Bei Regen, werktags, über Mittag


Zu den Dingen, die ich am liebsten allein tue, gehört das Gehen. Schließlich handelt dieses Buch ja auch von Einzel-Gängern.

Ich praktiziere den Alleingang seit Jahren; zum Befremden, manchmal sogar bis hin zum Beleidigtsein meiner Freunde. Sie fühlen sich zurückgestoßen, wenn ich ohne sie losziehen möchte.

Es gab einmal Zeiten, in denen man offensichtlich ganz gern allein unterwegs war. Wunderschöne Gedichte der Romantik zeugen davon. Märchen und Sagen erzählen von Vagabunden und Vaganten, vogelfrei und allein des Weges. Volkslieder von umherziehenden Handwerksburschen besingen den einsamen Wandersmann; allerdings kaum je die einsame Wandersfrau. Den Aufbruch eines frühreifen Weltenbummlers lernten wir mit »Hänschen klein« kennen, den Aufbruch eines anderen mit »Muß i denn zum Städtele hinaus«. Allein aufzubrechen ins Unbekannte und Abenteuerliche muss in vergangenen Zeiten ein Vergnügen von hohem Grad gewesen sein. Es versprach, was es auch heute noch verspricht, wenn man sich ihm nur aussetzen würde: ein Gefühl von Freiheit für Gedanken und Emotionen.

• • •

→ AUFGABE: Gib aus dem Text über das Alleingehen alles von „Es gab einmal“ bis hinunter zu „Gedanken und Emotionen.“ unverändert aus. Die Auflistung wird hier nicht gebraucht.

Gespeicherte Einträge
• • •

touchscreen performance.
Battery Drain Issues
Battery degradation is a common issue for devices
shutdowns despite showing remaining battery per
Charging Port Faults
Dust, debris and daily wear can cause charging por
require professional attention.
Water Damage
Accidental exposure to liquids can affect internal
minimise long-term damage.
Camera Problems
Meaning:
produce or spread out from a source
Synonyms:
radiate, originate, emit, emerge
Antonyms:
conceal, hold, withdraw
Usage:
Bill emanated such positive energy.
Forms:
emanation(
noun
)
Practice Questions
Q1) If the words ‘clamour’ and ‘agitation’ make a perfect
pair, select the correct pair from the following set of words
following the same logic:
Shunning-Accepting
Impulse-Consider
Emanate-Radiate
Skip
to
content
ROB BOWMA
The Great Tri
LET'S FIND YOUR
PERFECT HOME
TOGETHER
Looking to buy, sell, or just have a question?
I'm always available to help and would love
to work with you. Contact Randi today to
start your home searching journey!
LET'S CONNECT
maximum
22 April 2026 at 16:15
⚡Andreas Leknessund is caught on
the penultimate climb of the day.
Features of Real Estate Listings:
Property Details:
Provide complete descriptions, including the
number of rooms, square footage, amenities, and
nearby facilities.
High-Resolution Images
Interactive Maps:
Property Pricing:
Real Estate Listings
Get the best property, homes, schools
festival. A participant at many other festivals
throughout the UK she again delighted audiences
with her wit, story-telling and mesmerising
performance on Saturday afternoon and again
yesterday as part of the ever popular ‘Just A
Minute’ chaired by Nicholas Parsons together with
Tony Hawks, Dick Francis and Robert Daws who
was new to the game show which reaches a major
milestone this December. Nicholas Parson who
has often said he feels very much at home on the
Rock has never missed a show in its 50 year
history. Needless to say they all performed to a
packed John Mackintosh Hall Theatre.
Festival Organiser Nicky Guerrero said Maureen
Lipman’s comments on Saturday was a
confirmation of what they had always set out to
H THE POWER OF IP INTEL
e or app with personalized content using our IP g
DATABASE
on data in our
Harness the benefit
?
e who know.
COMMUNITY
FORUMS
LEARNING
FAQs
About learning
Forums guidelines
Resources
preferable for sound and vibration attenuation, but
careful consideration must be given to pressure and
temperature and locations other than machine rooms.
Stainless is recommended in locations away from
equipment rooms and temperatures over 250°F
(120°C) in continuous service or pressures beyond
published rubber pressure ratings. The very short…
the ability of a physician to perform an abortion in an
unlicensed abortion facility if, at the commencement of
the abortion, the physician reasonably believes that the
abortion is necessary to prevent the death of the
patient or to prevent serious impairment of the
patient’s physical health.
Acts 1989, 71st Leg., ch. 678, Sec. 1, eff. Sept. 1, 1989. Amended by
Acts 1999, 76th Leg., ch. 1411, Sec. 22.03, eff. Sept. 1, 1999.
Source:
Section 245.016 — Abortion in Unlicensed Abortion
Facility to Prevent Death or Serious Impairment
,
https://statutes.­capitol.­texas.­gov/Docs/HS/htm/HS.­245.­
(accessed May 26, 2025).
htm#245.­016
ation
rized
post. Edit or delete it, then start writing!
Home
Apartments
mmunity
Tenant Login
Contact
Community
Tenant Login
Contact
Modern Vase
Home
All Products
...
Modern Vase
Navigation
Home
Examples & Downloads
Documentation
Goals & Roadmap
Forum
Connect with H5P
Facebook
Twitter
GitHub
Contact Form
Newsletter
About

• • •

→ ANTWORT:
Es gab einmal Zeiten, in denen man offensichtlich ganz gern allein unterwegs war. Wunderschöne Gedichte der Romantik zeugen davon. Märchen und Sagen erzählen von Vagabunden und Vaganten, vogelfrei und allein des Weges. Volkslieder von umherziehenden Handwerksburschen besingen den einsamen Wandersmann; allerdings kaum je die einsame Wandersfrau. Den Aufbruch eines frühreifen Weltenbummlers lernten wir mit »Hänschen klein« kennen, den Aufbruch eines anderen mit »Muß i denn zum Städtele hinaus«. Allein aufzubrechen ins Unbekannte und Abenteuerliche muss in vergangenen Zeiten ein Vergnügen von hohem Grad gewesen sein. Es versprach, was es auch heute noch verspricht, wenn man sich ihm nur aussetzen würde: ein Gefühl von Freiheit für Gedanken und Emotionen.